Due to enemy counter-attack, the plane may have to retreat at any moment, so the plane should follow, at each moment, to the closest vital link possible, even if in the end the total distance grows larger.
Given all coordinates (the initial position of the plane and the nodes in the map) and the range R, you have to determine the sequence of positions in which the plane has to drop bombs.
This sequence should start (takeoff) and finish (landing) at the initial position. Except for the start and finish, all the other positions have to fall exactly in a segment of the map (i.e. it should correspond to a point in a non-hit vital link segment).
The coordinate system used will be UTM (Universal Transverse Mercator) northing and easting, which basically corresponds to a Euclidian perspective of the world (X=Easting; Y=Northing).
Input
Each input file will start with three floating point numbers indicating the X0 and Y0 coordinates of the airport and the range R. The second line contains an integer, N, indicating the number of nodes in the road network graph. Then, the next N (<10000) lines will each contain a pair of floating point numbers indicating the Xi and Yi coordinates (1 < i<=N). Notice that the index i becomes the identifier of each node. Finally, the last block starts with an integer M, indicating the number of links. Then the next M (<10000) lines will each have two integers, Ak and Bk (1 < Ak,Bk <=N; 0 < k < M) that correspond to the identifiers of the points that are linked together.
No two links will ever cross with each other.
Output
The program will print the sequence of coordinates (pairs of floating point numbers with exactly one decimal place), each one at a line, in the order that the plane should visit (starting and ending in the airport).
Sample input 1
102.3 553.9 0.2
14
342.2 832.5
596.2 638.5
479.7 991.3
720.4 874.8
744.3 1284.1
1294.6 924.2
1467.5 659.6
1802.6 659.6
1686.2 860.7
1548.6 1111.2
1834.4 1054.8
564.4 1442.8
850.1 1460.5
1294.6 1485.1
17
1 2
1 3
2 4
3 4
4 5
4 6
6 7
7 8
8 9
8 10
9 10
10 11
6 11
5 12
5 13
12 13
13 14
Sample output 1
102.3 553.9
720.4 874.8
850.1 1460.5
102.3 553.9
Pre-process the input first, so you identify the choke points. Algorithms like Floyd-Warshall would help you.
Model the problem as a Heuristic Search problem, you can compute a MST which covers all choke-points and take the sum of the costs of the edges as a heuristic.
As the commenters said, try to make concrete questions, either here or to the TA supervising your class.
Don't forget to mention where you got these hints.
The problem can be broken down into two parts.
1) Find the vital links.
These are nothing but the Bridges in the graph described. See the wiki page (linked to in the previous sentence), it mentions an algorithm by Tarjan to find the bridges.

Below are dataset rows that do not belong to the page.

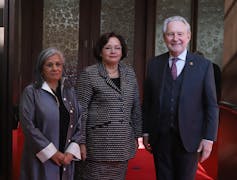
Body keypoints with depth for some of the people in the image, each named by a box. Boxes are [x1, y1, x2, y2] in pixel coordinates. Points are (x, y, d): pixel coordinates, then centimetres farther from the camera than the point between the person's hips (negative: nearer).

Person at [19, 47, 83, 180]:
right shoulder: (31, 92, -5)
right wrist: (52, 153, -13)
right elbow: (28, 126, -11)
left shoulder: (70, 91, 8)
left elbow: (79, 124, 6)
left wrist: (71, 151, -6)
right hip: (41, 159, -4)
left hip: (66, 159, 4)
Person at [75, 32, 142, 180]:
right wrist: (81, 142, -10)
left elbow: (136, 107, 13)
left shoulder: (129, 73, 9)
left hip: (123, 143, 5)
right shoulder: (89, 74, -6)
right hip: (98, 142, -4)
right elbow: (81, 110, -7)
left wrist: (136, 136, 11)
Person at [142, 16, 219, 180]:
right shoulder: (154, 64, 4)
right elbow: (147, 102, 8)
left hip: (189, 139, -2)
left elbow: (211, 105, -2)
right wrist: (146, 132, 6)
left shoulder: (203, 65, -2)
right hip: (160, 138, 2)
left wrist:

2) Once you have the vital links, you need to find the smallest number of points which given the radius of the bomb, will cover the links. For this, for each link, you create a region around it, where dropping the bomb will destroy it. Now you form a graph of these regions (two regions are adjacent if they intersect). You probably need to find a minimum clique partition in this graph.
Haven't thought it through (especially part 2), but hope it helps.

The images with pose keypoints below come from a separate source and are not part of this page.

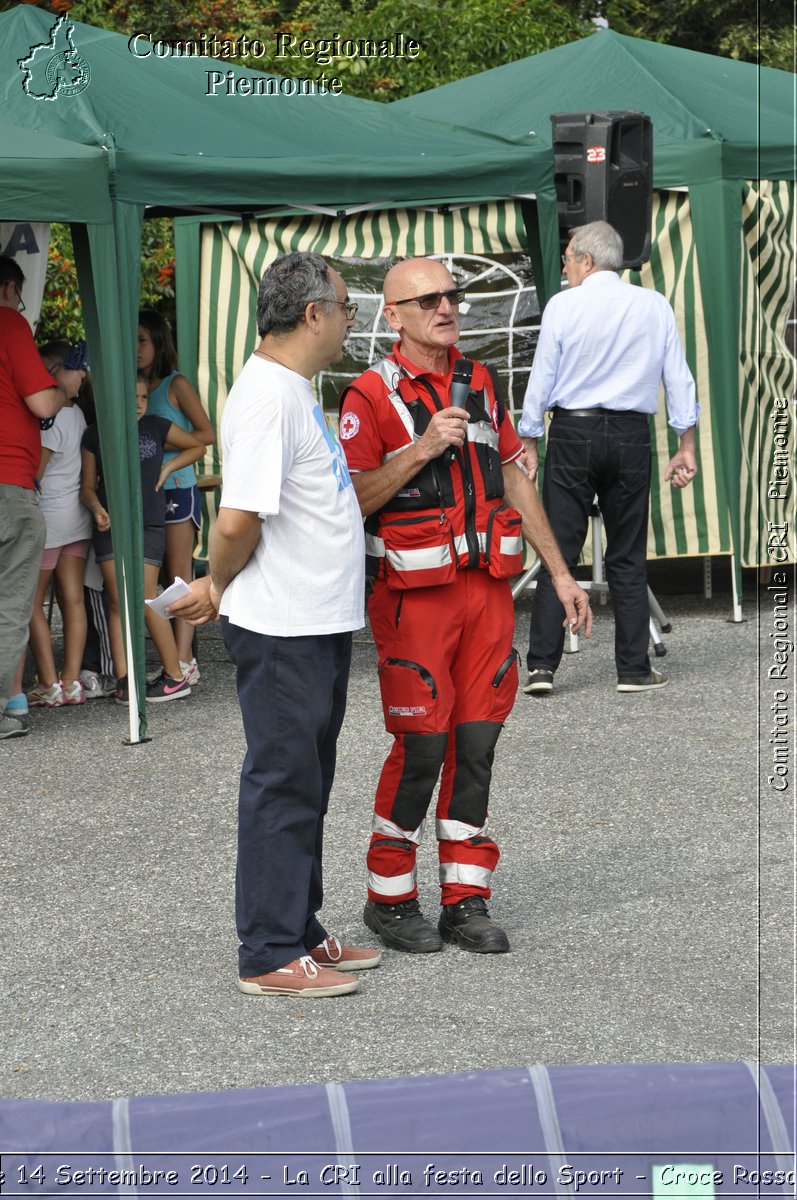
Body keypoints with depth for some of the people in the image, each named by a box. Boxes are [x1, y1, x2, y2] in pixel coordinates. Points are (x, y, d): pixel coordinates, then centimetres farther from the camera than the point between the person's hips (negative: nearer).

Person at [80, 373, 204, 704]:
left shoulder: (156, 427, 4)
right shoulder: (95, 435, 5)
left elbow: (197, 446, 18)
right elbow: (87, 486, 7)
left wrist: (168, 467, 5)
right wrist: (97, 508, -13)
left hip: (148, 525, -2)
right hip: (110, 526, 2)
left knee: (145, 601, -7)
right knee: (118, 602, -2)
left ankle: (175, 676, 1)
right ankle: (123, 679, 0)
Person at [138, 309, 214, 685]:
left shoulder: (176, 384, -3)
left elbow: (207, 434, -6)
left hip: (176, 488, -6)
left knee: (179, 575, -7)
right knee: (160, 578, 4)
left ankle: (183, 661, -10)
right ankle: (178, 658, 7)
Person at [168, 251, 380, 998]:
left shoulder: (294, 391, 14)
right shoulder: (267, 396, -19)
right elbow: (239, 521, -23)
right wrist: (218, 587, -8)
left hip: (318, 622, 10)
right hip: (282, 628, -10)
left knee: (305, 786, 17)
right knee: (282, 787, -3)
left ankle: (300, 932, 27)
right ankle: (270, 956, 3)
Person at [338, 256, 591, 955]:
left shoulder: (482, 384, 13)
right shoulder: (371, 395, -7)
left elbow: (515, 481, 18)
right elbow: (351, 501, -12)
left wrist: (560, 572, 17)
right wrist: (420, 450, -21)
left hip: (487, 585, 6)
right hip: (416, 593, -6)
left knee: (477, 742, 5)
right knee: (422, 745, -5)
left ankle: (466, 901, 12)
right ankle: (389, 898, 10)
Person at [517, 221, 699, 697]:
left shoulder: (563, 305, -4)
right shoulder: (655, 306, 4)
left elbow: (542, 379, -1)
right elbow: (679, 378, 4)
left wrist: (529, 443, 7)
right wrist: (687, 445, 10)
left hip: (573, 432, -2)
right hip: (631, 435, 2)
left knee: (558, 550, 1)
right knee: (628, 557, 8)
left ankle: (542, 665, -4)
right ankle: (634, 669, 8)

And good luck in the contest!
I think Moron' is right about the first part, but on the second part...
The problem description does not tell anything about "smallest number of points". It tells that the plane flies to the closest vital link.
So, I think the part 2 will be much simpler:
Find the closest non-hit segment to the current location.
Travel to the closest point on the closest segment.
Bomb the current location (remove all segments intersecting a circle)
Repeat until there are no non-hit vital links left.
This straight-forward algorithm has a complexity of O(N*N), but this should be sufficient considering input constraints.